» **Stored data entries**
▬▬▬▬▬▬
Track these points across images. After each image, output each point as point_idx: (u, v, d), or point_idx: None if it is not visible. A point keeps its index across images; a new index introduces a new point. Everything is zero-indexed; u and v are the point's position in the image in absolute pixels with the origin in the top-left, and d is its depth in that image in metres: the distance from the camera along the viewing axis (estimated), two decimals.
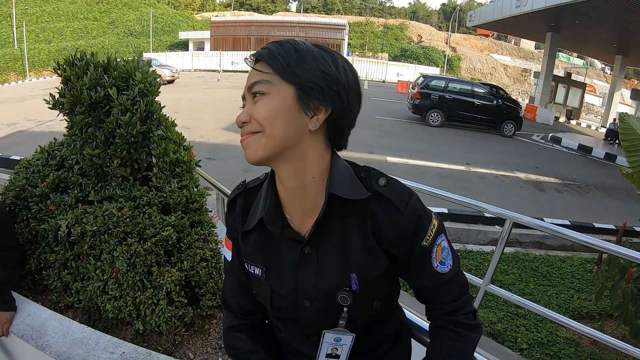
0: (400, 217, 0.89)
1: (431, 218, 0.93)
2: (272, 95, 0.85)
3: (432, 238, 0.92)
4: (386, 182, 0.91)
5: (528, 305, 2.91)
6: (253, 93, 0.86)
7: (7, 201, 2.27)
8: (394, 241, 0.91)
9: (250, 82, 0.87)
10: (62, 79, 2.23)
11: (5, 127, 13.08)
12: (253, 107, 0.86)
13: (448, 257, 0.96)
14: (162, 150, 2.10)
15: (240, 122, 0.87)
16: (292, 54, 0.85)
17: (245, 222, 1.02)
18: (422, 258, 0.93)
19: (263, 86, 0.85)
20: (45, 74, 34.92)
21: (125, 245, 1.87)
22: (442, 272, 0.94)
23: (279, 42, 0.89)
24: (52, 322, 1.88)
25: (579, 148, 15.39)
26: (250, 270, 1.02)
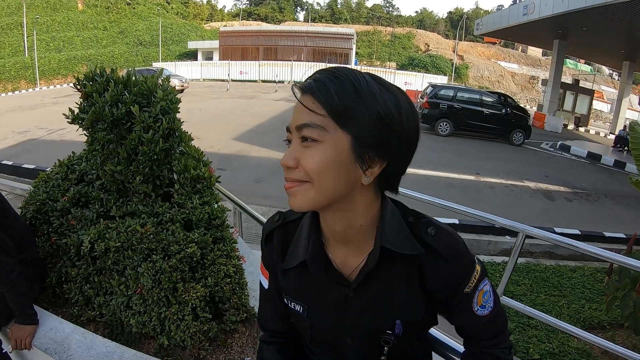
0: (447, 267, 0.89)
1: (474, 264, 0.92)
2: (326, 144, 0.77)
3: (474, 285, 0.92)
4: (435, 232, 0.89)
5: (540, 316, 2.95)
6: (303, 137, 0.79)
7: (28, 215, 2.30)
8: (439, 288, 0.92)
9: (299, 122, 0.79)
10: (83, 94, 2.24)
11: (16, 134, 13.30)
12: (302, 153, 0.79)
13: (489, 300, 0.96)
14: (182, 166, 2.14)
15: (285, 165, 0.80)
16: (351, 95, 0.76)
17: (284, 259, 1.00)
18: (463, 303, 0.93)
19: (316, 132, 0.77)
20: (56, 82, 35.50)
21: (150, 261, 1.92)
22: (482, 315, 0.95)
23: (334, 72, 0.79)
24: (75, 336, 1.91)
25: (588, 156, 15.34)
26: (290, 306, 1.02)
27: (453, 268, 0.89)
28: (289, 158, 0.80)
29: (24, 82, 34.53)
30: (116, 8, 48.08)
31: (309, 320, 0.99)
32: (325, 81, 0.78)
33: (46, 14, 41.29)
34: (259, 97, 25.26)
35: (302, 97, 0.80)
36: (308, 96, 0.78)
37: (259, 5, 74.24)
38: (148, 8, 50.26)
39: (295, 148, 0.80)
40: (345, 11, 71.10)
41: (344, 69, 0.80)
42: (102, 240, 2.00)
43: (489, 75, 46.61)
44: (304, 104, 0.78)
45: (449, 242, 0.89)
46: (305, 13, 73.73)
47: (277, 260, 1.02)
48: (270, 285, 1.08)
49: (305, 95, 0.79)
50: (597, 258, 2.61)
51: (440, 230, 0.89)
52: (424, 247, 0.88)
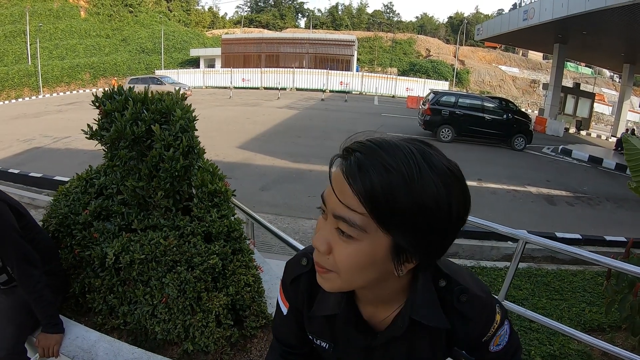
▬▬▬▬▬▬
» **Task statement**
With the pictures left out, please output each line from the one containing "41: (344, 69, 0.80)" through the end of the entries, exactly as it is.

» **Your solution**
41: (344, 69, 0.80)
42: (102, 240, 2.00)
43: (489, 75, 46.61)
44: (304, 104, 0.78)
45: (449, 242, 0.89)
46: (305, 13, 73.73)
47: (277, 260, 1.02)
48: (270, 285, 1.08)
49: (305, 95, 0.79)
50: (597, 258, 2.61)
51: (440, 230, 0.89)
52: (424, 247, 0.88)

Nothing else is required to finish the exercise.